History of the Peloponnesian War

Thucydides

Thucydides, Vol. 1-4. Smith, Charles Foster, translator. London and Cambridge, MA: Heinemann and Harvard University Press, 1919-1923.

"Citizens of Acanthus, the Lacedaemonians have sent me and my army to prove the truth of what we proclaimed at the beginning to be the cause of the war, when we said that we were going to war with the Athenians for the liberation of Hellas.

But if we have arrived late, disappointed as we have been with regard to the war at home, where we had hoped to destroy the Athenians quite speedily, by our own efforts and without involving you in the danger, do not blame us;

for we are here now, having come as soon as opportunity offered, and together with you we shall try to subdue them.

But I am amazed at the closing of your gates against me, and that my coming has been unwelcome to you. For we Lacedaemonians, thinking, even before we actually came, that we should find ourselves among men who were allies in spirit at least and that we should be welcomed, have hazarded the great danger of travelling a journey of many days through an alien territory and have shown all possible zeal.

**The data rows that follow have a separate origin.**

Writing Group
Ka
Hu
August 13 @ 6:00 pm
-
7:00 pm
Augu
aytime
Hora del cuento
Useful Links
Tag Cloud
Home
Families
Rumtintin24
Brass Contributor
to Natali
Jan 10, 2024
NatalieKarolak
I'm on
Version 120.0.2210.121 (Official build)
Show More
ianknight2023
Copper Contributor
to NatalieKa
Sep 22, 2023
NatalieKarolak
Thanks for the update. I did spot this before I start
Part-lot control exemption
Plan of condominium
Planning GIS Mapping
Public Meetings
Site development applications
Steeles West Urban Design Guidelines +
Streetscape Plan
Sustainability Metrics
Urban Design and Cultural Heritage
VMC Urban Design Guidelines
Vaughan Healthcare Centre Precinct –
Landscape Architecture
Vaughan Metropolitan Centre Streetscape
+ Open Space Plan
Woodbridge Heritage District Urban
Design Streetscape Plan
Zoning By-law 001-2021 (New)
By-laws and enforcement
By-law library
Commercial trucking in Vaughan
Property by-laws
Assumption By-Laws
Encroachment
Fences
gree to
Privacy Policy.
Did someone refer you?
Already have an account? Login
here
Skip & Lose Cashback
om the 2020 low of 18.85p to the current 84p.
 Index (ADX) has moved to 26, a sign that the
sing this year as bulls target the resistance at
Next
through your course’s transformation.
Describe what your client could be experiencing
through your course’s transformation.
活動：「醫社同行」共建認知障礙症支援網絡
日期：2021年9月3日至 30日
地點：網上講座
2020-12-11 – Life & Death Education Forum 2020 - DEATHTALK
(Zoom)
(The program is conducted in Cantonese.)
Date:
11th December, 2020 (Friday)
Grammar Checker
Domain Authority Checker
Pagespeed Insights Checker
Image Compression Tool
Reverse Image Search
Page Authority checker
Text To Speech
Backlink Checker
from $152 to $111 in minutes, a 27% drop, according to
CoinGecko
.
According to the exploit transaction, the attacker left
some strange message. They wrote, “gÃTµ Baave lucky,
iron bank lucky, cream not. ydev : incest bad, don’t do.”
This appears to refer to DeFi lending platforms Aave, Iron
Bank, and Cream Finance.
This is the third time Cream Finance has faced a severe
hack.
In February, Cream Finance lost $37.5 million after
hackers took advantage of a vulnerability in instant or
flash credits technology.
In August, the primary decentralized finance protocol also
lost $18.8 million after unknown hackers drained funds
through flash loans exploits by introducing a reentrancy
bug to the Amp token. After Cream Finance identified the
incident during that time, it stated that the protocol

But if you have aught else in mind, or intend to stand in the way of your own freedom and that of the rest of the Hellenes, that would be monstrous.

For it is not merely that you yourselves oppose me, but that all to whom I may apply will be less inclined to join me, raising the objection that you to whom I first came, representing as you do an important city and reputed to be men of sense, did not receive me. And it will seem[*](Or, reading οὐχ ἕξω “And I shall have to submit to the charge of not being able to give a reason for your refusal that can be believed, but of offering, etc.”) that the reason which I give for your refusal is not to be believed, but that either the freedom I offered you is not honourable, or that when I came to you I was powerless and unable to defend you against the Athenians if they should attack you.

And yet when I brought aid to Nisaea with the very army which I now have, the Athenians were unwilling, though superior in numbers, to engage us, so that they are not likely to send against you by sea a number equal to the armament they had at Nisaea.